Des exemples ? Deux cuisines dans une seule maison, même aujourd’hui. Ce n’est pas qu’elle doive être emmenée en voiture au magasin, mais que n’importe qui (comme quelqu’un de libre ce jour-là) ne peut pas l’emmener ; il faut son aide-soignante, qui doit parfois quitter son travail pour faire les courses.
Dans le passé : elle a laissé sa fille dehors, à la lisière d’une forêt sombre, juste parce qu’elle n’a pas trouvé un moyen plus sophistiqué de punir une espièglerie d’enfant.
Elle ne parle pas à certains de ses enfants, refuse de répondre aux appels de ses petits-enfants, ou même d’entendre leurs noms.
Mais une fois par an, je découvre une vieille dame pleine d’humour, qui s’ennuie depuis qu’elle est à la retraite.
Comme il serait agréable de rester naïf !
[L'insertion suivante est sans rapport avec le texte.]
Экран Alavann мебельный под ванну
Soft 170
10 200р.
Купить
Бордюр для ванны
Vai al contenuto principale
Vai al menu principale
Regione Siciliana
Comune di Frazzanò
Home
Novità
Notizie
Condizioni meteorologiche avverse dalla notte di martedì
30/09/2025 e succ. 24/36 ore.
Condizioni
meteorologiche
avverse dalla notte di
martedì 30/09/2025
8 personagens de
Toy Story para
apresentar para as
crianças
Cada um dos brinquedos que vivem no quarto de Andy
Je rencontre un autre cousin formidable, un plaisir à écouter. Nous partageons au moins ce point commun : en bonne compagnie, nous plongeons dans les conversations avec une telle énergie et passion que le temps semble s’arrêter. Et il a des idées incroyablement inspirantes. Ce sont les gens avec qui j’aimerais m’entourer !
18:00
Sur un coup de tête, je tape « billets de théâtre dernière minute » dans le moteur de recherche. Résultat ? Le spectacle humoristique de Viktor Fülöp, qui commence dans une heure alors que je suis encore dans le train.
19:00
Que Dieu me pardonne, mais je n’ai pas aimé l’acte d’ouverture. Un gars qui veut devenir célèbre parce qu’il est petit—à peine un mètre. Je n’ai tout simplement pas aimé son style, c’est tout.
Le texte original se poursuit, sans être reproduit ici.